Re: Stereo > Mono Downmixing on iOS
Re: Stereo > Mono Downmixing on iOS
- Subject: Re: Stereo > Mono Downmixing on iOS
- From: Brian Willoughby <email@hidden>
- Date: Wed, 06 Apr 2011 15:29:34 -0700
On Apr 6, 2011, at 00:53, tahome izwah wrote:
Hi Brian,
Another factor is that it is entirely possible and well-proven
that signals
below the noise floor can still be discerned by the human hearing
system.
That's exactly the information I am looking for, except that you don't
provide a link to any work that would prove or disprove this theory,
either. I'd be curious if this is just a logical conclusion (which
makes total sense to me, no doubt about this) or if it can really be
backed up by a double blind study.
Darn it. I learned most of what I pass on via local Audio
Engineering Society meetings. The problem is that, although the
presenters often provide papers with references, they also cover lots
of 'facts' which do not come with citations. One relevant example is
this: Analog audio tape has maybe 60 dB of S/N ratio, and yet we can
hear music on that tape which is below the -60 dB point despite the
tape hiss. The hiss may be audible and annoying, but it does not
stop us from hearing sounds that are softer. These sorts of 'facts'
come from folks like J. J. Johnston, who worked with Bell Labs to
discover most of what we know about human perception of sound. I
scanned my PDF documents from the AES meetings, but could not find
any specific references on your question above.

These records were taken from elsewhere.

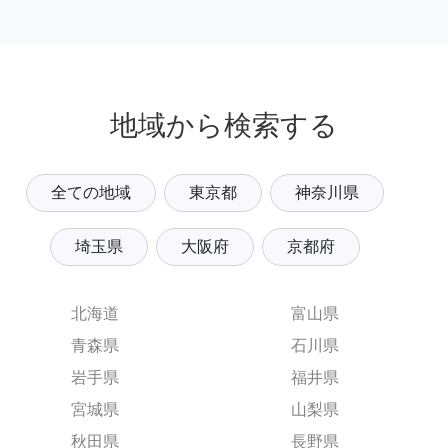
地域から検索する
全ての地域
東京都
神奈川県
埼玉県
大阪府
京都府
北海道
富山県
青森県
石川県
岩手県
福井県
宮城県
山梨県
秋田県
長野県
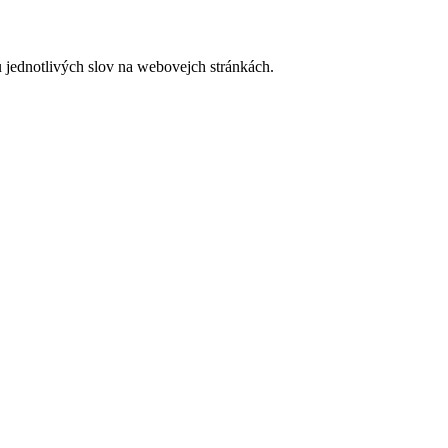
 jednotlivých slov na webovejch stránkách.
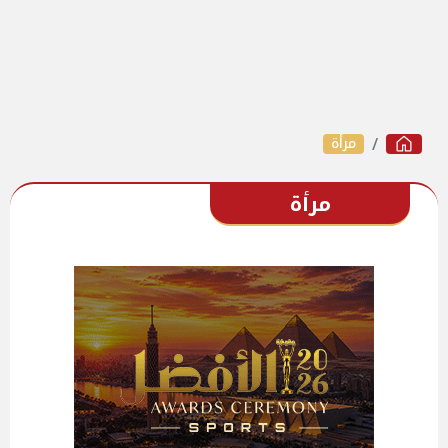
مرأة
مرأة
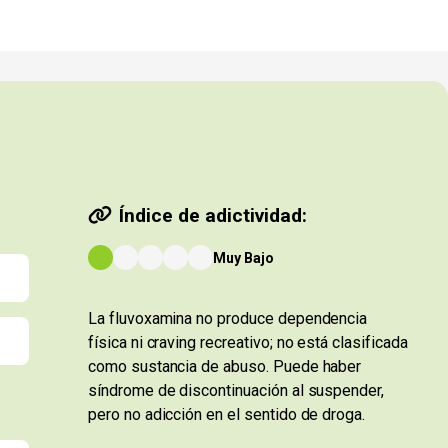
Índice de adictividad:
Muy Bajo
La fluvoxamina no produce dependencia
física ni craving recreativo; no está clasificada
como sustancia de abuso. Puede haber
síndrome de discontinuación al suspender,
pero no adicción en el sentido de droga.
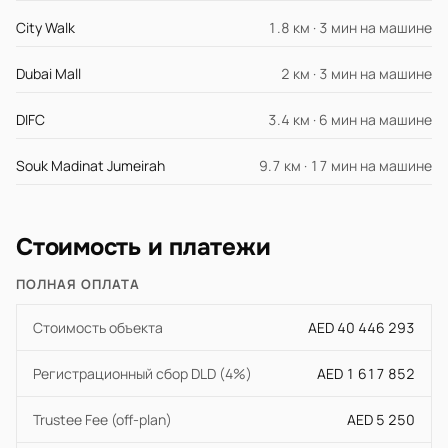
City Walk
1.8 км · 3 мин на машине
Dubai Mall
2 км · 3 мин на машине
DIFC
3.4 км · 6 мин на машине
Souk Madinat Jumeirah
9.7 км · 17 мин на машине
Стоимость и платежи
ПОЛНАЯ ОПЛАТА
Стоимость объекта
AED 40 446 293
Регистрационный сбор DLD (4%)
AED 1 617 852
Trustee Fee (off-plan)
AED 5 250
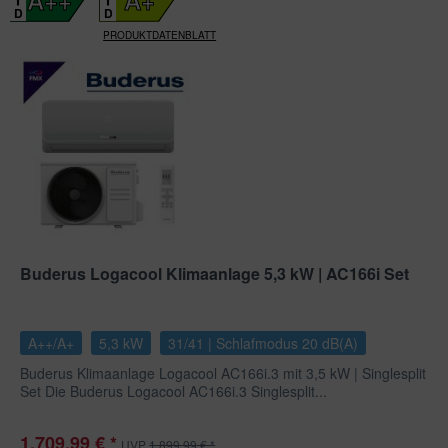
D
D
PRODUKTDATENBLATT
Buderus Logacool Klimaanlage 5,3 kW | AC166i Set
A++/A+
5,3 kW
31/41 | Schlafmodus 20 dB(A)
Buderus Klimaanlage Logacool AC166i.3 mit 3,5 kW | Singlesplit
Set Die Buderus Logacool AC166i.3 Singlesplit...
1.709,99 € *
UVP
1.899,99 € *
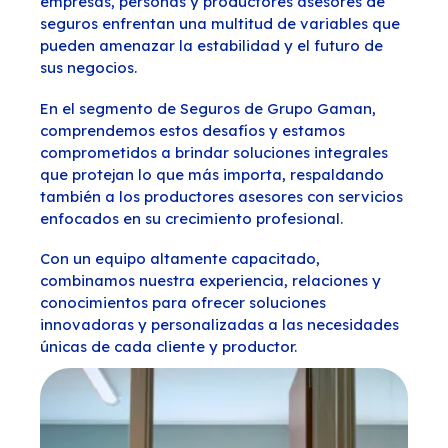
empresas, personas y productores asesores de
seguros enfrentan una multitud de variables que
pueden amenazar la estabilidad y el futuro de
sus negocios.
En el segmento de Seguros de Grupo Gaman,
comprendemos estos desafíos y estamos
comprometidos a brindar soluciones integrales
que protejan lo que más importa, respaldando
también a los productores asesores con servicios
enfocados en su crecimiento profesional.
Con un equipo altamente capacitado,
combinamos nuestra experiencia, relaciones y
conocimientos para ofrecer soluciones
innovadoras y personalizadas a las necesidades
únicas de cada cliente y productor.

On a hunch, I checked Bob Katz' book "Mastering Audio" and found the
digital equivalent of this statement (that we can hear signals below
the noise floor) supported on p. 55. That's a great book for
learning about audio and digital audio.
Thus, if your algorithms are entirely oblivious to what occurs
below -100
dBFS, then there could easily be audible problems.

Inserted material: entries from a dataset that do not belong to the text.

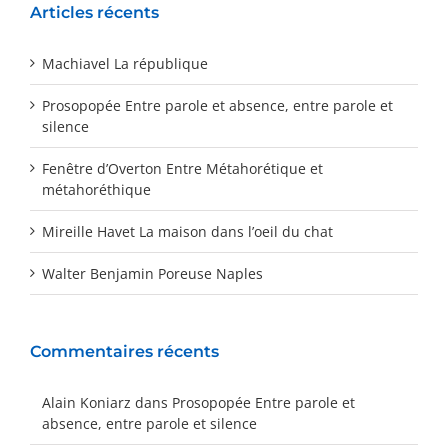
Articles récents
Machiavel La république
Prosopopée Entre parole et absence, entre parole et
silence
Fenêtre d’Overton Entre Métahorétique et
métahoréthique
Mireille Havet La maison dans l’oeil du chat
Walter Benjamin Poreuse Naples
Commentaires récents
Alain Koniarz
dans
Prosopopée Entre parole et
absence, entre parole et silence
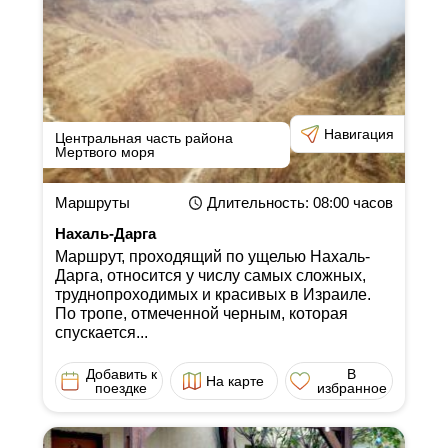
Навигация
Центральная часть района
Мертвого моря
Маршруты
Длительность
: 08:00
часов
Нахаль-Дарга
Маршрут, проходящий по ущелью Нахаль-
Дарга, относится у числу самых сложных,
труднопроходимых и красивых в Израиле.
По тропе, отмеченной черным, которая
спускается...
Добавить к
В
На карте
поездке
избранное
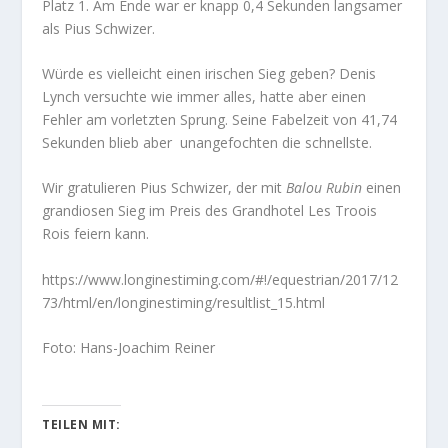
Platz 1. Am Ende war er knapp 0,4 Sekunden langsamer
als Pius Schwizer.
Würde es vielleicht einen irischen Sieg geben? Denis
Lynch versuchte wie immer alles, hatte aber einen
Fehler am vorletzten Sprung. Seine Fabelzeit von 41,74
Sekunden blieb aber unangefochten die schnellste.
Wir gratulieren Pius Schwizer, der mit
Balou Rubin
einen
grandiosen Sieg im Preis des Grandhotel Les Troois
Rois feiern kann.
https://www.longinestiming.com/#!/equestrian/2017/12
73/html/en/longinestiming/resultlist_15.html
Foto: Hans-Joachim Reiner
TEILEN MIT:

Since this thread started with stereo-to-mono down-mixing, it's
fairly easy
to say that 32-bit is plenty.
But won't this give rise to exactly the problems (correlated noise)
that you mention above?
Good point. I left out an important step: dithering. Any time your
processing promotes the bit depth beyond what your DAC can handle,
you will need to dither the results to that specific depth. I sort
of take this for granted, because I use the Metric Halo Labs MobileIO
FireWire audio interface for all CoreAudio listening, and the 32-bit
canonical format is dithered to 24-bit before conversion to analog
(not by default, but because I set up a graph which does that).

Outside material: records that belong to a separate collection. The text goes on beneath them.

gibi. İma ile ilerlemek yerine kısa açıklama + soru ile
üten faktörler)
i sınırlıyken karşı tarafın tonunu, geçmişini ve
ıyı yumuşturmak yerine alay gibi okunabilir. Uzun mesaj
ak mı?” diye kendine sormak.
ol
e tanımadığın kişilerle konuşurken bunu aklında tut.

However, if you carefully plan the gain so that there is only a
single significant digit, i.e., multiply or divide by a precise
multiple of 2, then you may not need dithering and there won't be any
quantization problems. Say you have two 16-bit inputs, left and
right channels from a 16-bit stereo source, you mix them into a 17-
bit intermediate and then divide by 2 ... this will not exceed the
precise range of 32-bit float, and you won't have any problems
converting that to analog with a 24-bit DAC. The iPhone would
require dither, though, since it is limited to 16-bit DAC output.